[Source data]
━━━━━━━━━━━━━━━━━━━━━━━━━━━━━━

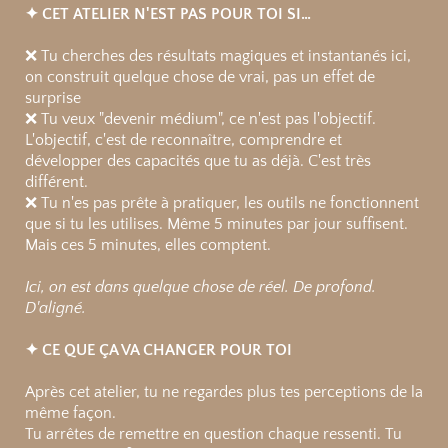
✦ CET ATELIER N'EST PAS POUR TOI SI…
❌ Tu cherches des résultats magiques et instantanés ici,
on construit quelque chose de vrai, pas un effet de
surprise
❌ Tu veux "devenir médium", ce n'est pas l'objectif.
L'objectif, c'est de reconnaître, comprendre et
développer des capacités que tu as déjà. C'est très
différent.
❌ Tu n'es pas prête à pratiquer, les outils ne fonctionnent
que si tu les utilises. Même 5 minutes par jour suffisent.
Mais ces 5 minutes, elles comptent.
Ici, on est dans quelque chose de réel. De profond.
D'aligné.
✦ CE QUE ÇA VA CHANGER POUR TOI
Après cet atelier, tu ne regardes plus tes perceptions de la
même façon.
Tu arrêtes de remettre en question chaque ressenti. Tu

━━━━━━━━━━━━━━━━━━━━━━━━━━━━━━

• What you need to do
Reproduce the text of every entry above verbatim, line for line. Omit the images.

• Response area
✦ CET ATELIER N'EST PAS POUR TOI SI…
❌ Tu cherches des résultats magiques et instantanés ici,
on construit quelque chose de vrai, pas un effet de
surprise
❌ Tu veux "devenir médium", ce n'est pas l'objectif.
L'objectif, c'est de reconnaître, comprendre et
développer des capacités que tu as déjà. C'est très
différent.
❌ Tu n'es pas prête à pratiquer, les outils ne fonctionnent
que si tu les utilises. Même 5 minutes par jour suffisent.
Mais ces 5 minutes, elles comptent.
Ici, on est dans quelque chose de réel. De profond.
D'aligné.
✦ CE QUE ÇA VA CHANGER POUR TOI
Après cet atelier, tu ne regardes plus tes perceptions de la
même façon.
Tu arrêtes de remettre en question chaque ressenti. Tu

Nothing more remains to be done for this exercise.